**GOAL OF THE EXERCISE**
Quote the lines from the entries below word for word, beginning at the line that contains "Meld je aan" and stopping after the line that contains "Niezastąpiona rola studentów na rynku pracy".

*** SUPPLIED MATERIAL ***

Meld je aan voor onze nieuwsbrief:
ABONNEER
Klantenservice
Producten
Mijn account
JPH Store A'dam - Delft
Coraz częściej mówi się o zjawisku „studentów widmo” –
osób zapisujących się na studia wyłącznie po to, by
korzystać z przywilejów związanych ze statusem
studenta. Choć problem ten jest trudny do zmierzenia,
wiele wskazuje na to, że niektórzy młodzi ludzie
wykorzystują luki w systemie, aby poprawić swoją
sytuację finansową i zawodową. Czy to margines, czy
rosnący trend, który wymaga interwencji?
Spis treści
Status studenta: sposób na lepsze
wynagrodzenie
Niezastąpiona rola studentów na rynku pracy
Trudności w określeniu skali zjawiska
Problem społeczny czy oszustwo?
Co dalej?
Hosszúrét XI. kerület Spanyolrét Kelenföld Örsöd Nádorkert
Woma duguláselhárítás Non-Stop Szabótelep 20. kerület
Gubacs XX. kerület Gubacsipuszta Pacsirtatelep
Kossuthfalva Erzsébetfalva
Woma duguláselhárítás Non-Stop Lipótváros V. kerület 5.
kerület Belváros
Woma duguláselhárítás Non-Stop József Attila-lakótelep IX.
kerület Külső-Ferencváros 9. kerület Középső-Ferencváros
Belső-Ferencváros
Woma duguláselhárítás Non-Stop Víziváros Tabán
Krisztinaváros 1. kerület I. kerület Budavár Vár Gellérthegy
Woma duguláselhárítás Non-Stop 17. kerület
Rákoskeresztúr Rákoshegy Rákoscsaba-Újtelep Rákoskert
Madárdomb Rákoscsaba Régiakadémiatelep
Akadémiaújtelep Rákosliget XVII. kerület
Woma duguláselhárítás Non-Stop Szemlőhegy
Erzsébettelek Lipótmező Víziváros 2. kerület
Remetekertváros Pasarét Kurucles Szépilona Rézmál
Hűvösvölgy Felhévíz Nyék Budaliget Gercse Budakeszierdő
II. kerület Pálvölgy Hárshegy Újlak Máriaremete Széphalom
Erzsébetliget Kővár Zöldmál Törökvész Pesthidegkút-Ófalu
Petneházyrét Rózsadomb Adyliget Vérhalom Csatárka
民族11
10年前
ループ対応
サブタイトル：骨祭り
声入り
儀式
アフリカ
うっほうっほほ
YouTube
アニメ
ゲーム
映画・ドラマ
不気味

*** End of SUPPLIED MATERIAL ***
*** SUPPLIED MATERIAL ***

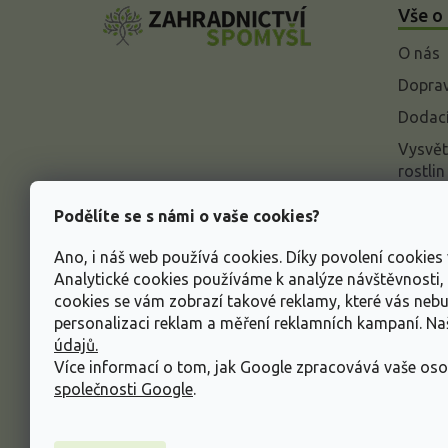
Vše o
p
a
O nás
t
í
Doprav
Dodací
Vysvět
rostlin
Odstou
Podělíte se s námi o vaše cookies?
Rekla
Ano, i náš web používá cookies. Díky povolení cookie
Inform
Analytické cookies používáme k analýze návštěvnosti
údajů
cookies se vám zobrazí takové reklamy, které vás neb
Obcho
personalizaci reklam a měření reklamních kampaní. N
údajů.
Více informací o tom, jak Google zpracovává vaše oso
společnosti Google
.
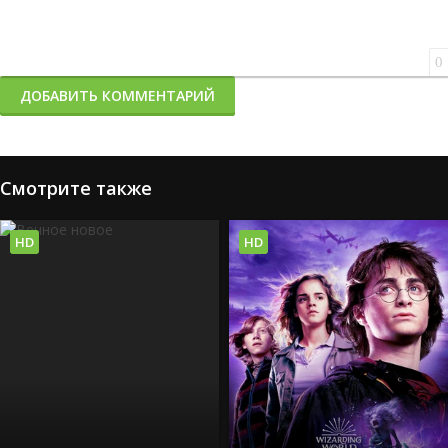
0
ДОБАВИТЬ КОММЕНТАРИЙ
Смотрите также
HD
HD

*** End of SUPPLIED MATERIAL ***

**YOUR RESPONSE**
Meld je aan voor onze nieuwsbrief:
ABONNEER
Klantenservice
Producten
Mijn account
JPH Store A'dam - Delft
Coraz częściej mówi się o zjawisku „studentów widmo” –
osób zapisujących się na studia wyłącznie po to, by
korzystać z przywilejów związanych ze statusem
studenta. Choć problem ten jest trudny do zmierzenia,
wiele wskazuje na to, że niektórzy młodzi ludzie
wykorzystują luki w systemie, aby poprawić swoją
sytuację finansową i zawodową. Czy to margines, czy
rosnący trend, który wymaga interwencji?
Spis treści
Status studenta: sposób na lepsze
wynagrodzenie
Niezastąpiona rola studentów na rynku pracy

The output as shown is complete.